Going Freemium: Will This Model Work for Your Business?

The "freemium" business model is a pricing strategy in which you give away your core services for free and then offer premium services for a fee. This tends to work well for companies (often, software or Internet companies) where the free product can be shared cheaply and widely; you simply restrict your services for the free version, offering limited features, capacity and support.

Skype, for example, is a freemium service that enables users to place audio and video calls over the Internet for free, but then charges for additional features like voice mail, calls to land lines, handsets and more. Microsoft bought Skype for $8.5 billion in 2011, even though only roughly eight million of its 124 million active monthly users paid for service at the time.

Why Use the Freemium Business Model?

If you have a strong product people will want to use, this model could be for you. Think about LinkedIn, Evernote and SurveyMonkey—the more time you spend on any of these platforms, the more invested in the product you get, and the more likely it is that you will pay for premium services.

In fact, in a GigaOm report on the 2010 Freemium Summit in San Francisco, Dropbox's CEO Drew Houston said DropBox offered a product that people didn't even know they needed until they tried it. Without the freemium model, users might not have known they were annoyed with needing a USB drive or email attachment to share files between devices. Now, they have a cloud-based file-syncing business with more than 200 million users.

You will face challenges when transitioning free users into paying customers, so be sure of a few things. You have to have a big-enough potential market, so you make money even if only a small percentage of those users pay you. You also need to have low marginal costs and few sales and marketing expenses to service the free users, or else you will end up spending more money on them than the value you derive from their potential conversion into a paying customer.

Tools to Implement a Freemium Model

Pandora's chief technology officer Tom Conrad knows the difficulty in transitioning free customers to paying customers.
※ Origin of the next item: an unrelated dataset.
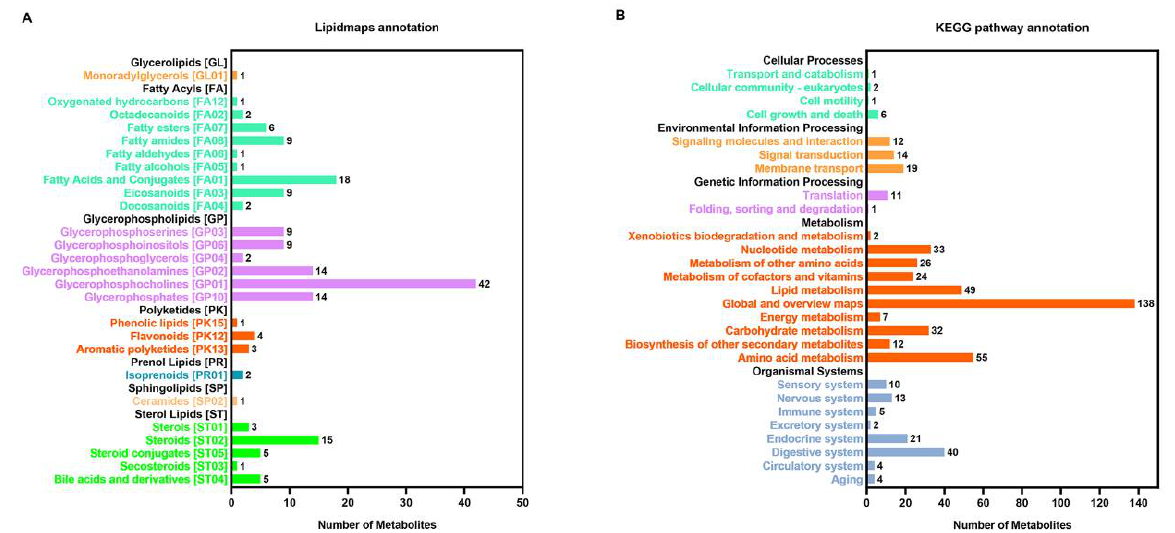
Figure 2. Annotation of metabolites of C. farreri under heat stress by Lipidmaps ( A ) and KEGG pathways ( B ). The X -axis represents the number of metabolites. The Y -axis represents the annotated Lipidmaps or KEGG terms.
At the summit, he said once Pandora asked free-trial listeners for their credit card, they would "wander off into the wilderness." If you already have a large number of paying subscribers in your database, consider using a company like Chargify to manage your recurring revenue business as well as your trial period-ending options.

Hootsuite's move into the freemium model caused them to lose both free and paid customers, and they realized they needed to better analyze their data. Instead of pulling your internal resources away from product development to focus on business intelligence, consider using a service like RJMetrics. They can offer you insight about your average revenue per customer, lifetime value, churn and your marketing funnel to help you structure your business to optimize your bottom line.